Can your tinnitus be linked to emotional stress? It’s possible. People who suffer from depression and anxiety report higher incidents of tinnitus. A counseling program can help you cope while living with tinnitus by teaching you how to think about the condition and better react to it. Even when depression or anxiety aren’t at the hub of tinnitus, cognitive behavioral therapy (CBT) can help. Researchers found that CBT may reduce the stress and impediment associated with tinnitus.

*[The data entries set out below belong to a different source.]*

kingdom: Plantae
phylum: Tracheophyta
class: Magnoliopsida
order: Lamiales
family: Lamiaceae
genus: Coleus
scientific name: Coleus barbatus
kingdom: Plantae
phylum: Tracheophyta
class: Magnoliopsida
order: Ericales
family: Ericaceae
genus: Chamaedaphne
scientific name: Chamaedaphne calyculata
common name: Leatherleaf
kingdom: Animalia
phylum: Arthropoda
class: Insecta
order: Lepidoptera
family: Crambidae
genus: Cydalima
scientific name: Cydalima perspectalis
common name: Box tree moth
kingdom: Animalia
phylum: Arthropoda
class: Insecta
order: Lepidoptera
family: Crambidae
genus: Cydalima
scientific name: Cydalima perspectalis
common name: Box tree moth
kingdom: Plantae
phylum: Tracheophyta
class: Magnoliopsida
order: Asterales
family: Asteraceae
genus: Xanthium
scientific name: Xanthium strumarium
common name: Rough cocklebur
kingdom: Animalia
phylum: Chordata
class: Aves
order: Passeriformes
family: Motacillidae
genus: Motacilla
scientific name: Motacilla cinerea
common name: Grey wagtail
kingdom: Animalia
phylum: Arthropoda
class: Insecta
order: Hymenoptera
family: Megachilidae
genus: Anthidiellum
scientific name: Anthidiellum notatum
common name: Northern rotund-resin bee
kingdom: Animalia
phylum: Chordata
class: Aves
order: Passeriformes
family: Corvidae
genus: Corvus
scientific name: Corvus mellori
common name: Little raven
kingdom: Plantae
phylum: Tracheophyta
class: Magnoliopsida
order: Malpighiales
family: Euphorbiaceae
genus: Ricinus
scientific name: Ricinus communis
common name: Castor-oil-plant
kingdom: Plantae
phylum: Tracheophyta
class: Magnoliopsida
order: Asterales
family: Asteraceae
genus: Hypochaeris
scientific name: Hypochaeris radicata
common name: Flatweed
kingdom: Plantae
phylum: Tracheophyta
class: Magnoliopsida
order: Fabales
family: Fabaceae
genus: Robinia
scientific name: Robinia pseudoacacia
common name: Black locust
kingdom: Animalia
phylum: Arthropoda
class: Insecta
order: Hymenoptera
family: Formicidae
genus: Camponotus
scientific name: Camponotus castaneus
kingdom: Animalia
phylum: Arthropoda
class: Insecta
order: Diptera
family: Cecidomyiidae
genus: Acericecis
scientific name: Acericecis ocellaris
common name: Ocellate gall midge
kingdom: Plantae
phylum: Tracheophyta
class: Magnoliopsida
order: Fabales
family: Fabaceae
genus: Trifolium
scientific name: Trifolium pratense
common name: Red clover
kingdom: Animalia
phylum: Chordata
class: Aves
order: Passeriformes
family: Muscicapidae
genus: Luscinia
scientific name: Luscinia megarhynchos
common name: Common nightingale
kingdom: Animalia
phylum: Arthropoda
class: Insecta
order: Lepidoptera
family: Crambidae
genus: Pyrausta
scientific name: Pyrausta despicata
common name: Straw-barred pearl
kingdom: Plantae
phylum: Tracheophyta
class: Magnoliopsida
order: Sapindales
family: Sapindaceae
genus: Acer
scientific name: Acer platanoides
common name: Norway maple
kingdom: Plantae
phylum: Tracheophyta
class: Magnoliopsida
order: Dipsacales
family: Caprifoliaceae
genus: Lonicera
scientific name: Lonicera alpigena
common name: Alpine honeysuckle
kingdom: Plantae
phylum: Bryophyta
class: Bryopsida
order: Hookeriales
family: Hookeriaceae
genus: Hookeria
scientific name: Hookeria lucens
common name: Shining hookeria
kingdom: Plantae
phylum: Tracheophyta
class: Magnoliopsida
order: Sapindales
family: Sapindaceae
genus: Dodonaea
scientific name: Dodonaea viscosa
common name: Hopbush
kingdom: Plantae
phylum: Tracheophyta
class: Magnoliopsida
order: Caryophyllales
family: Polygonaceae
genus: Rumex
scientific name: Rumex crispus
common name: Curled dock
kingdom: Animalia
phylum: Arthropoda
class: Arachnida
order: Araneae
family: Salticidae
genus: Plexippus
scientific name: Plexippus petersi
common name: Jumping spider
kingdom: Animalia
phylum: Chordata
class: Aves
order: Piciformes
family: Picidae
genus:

Retraining therapy combines counseling with wearing a device that masks the tinnitus sound with tonal music. Retraining counseling reclassifies tinnitus as a neutral stimulus while sound therapy attempts to decrease the strength of the neuronal activity. In one study over 18 months, two separate devices, a hearing aid and sound generator, were used alongside counseling. Participants reported a significant reduction of tinnitus after receiving the retraining therapy, making it a viable option in the treatment of tinnitus.
This medical-grade device is customized for the individual patient. It helps tune out tinnitus by playing notched music or modified sounds at specific tones and frequencies that the listener can’t hear. With regular use, such as first thing in the morning or before bed, the device may provide some relief from tinnitus, even after it’s turned off.
Another cause of tinnitus may be tight muscles as a result of teeth grinding, neck injury, muscle tension, or jaw clenching. In this case, your doctor might recommend massage therapy to ease your tinnitus. You may also be asked to move your neck and jaw in certain ways to relieve tension.
Sometimes tinnitus is caused by an obstruction in the ear canal. Earwax buildup is often the culprit, but it might also be caused by loose hair or another object. If this is the case, your doctor can use a small tool equipped with a light to look in your ear to determine the best course of action. If it’s caused by earwax buildup, which it often is, a curet equipped with a suction cup can pull the earwax out.
Tinnitus caused by temporomandibular joint, or TMJ, dysfunction is rare but can still sometimes cause ringing in your ear. Aside from tinnitus, symptoms of TMJ include jaw pain, earaches, difficulty chewing, and locking of the jaw. If you suspect you have TMJ, your doctor may recommend some noninvasive therapies, such as mouthguards or physical therapy for the jaw.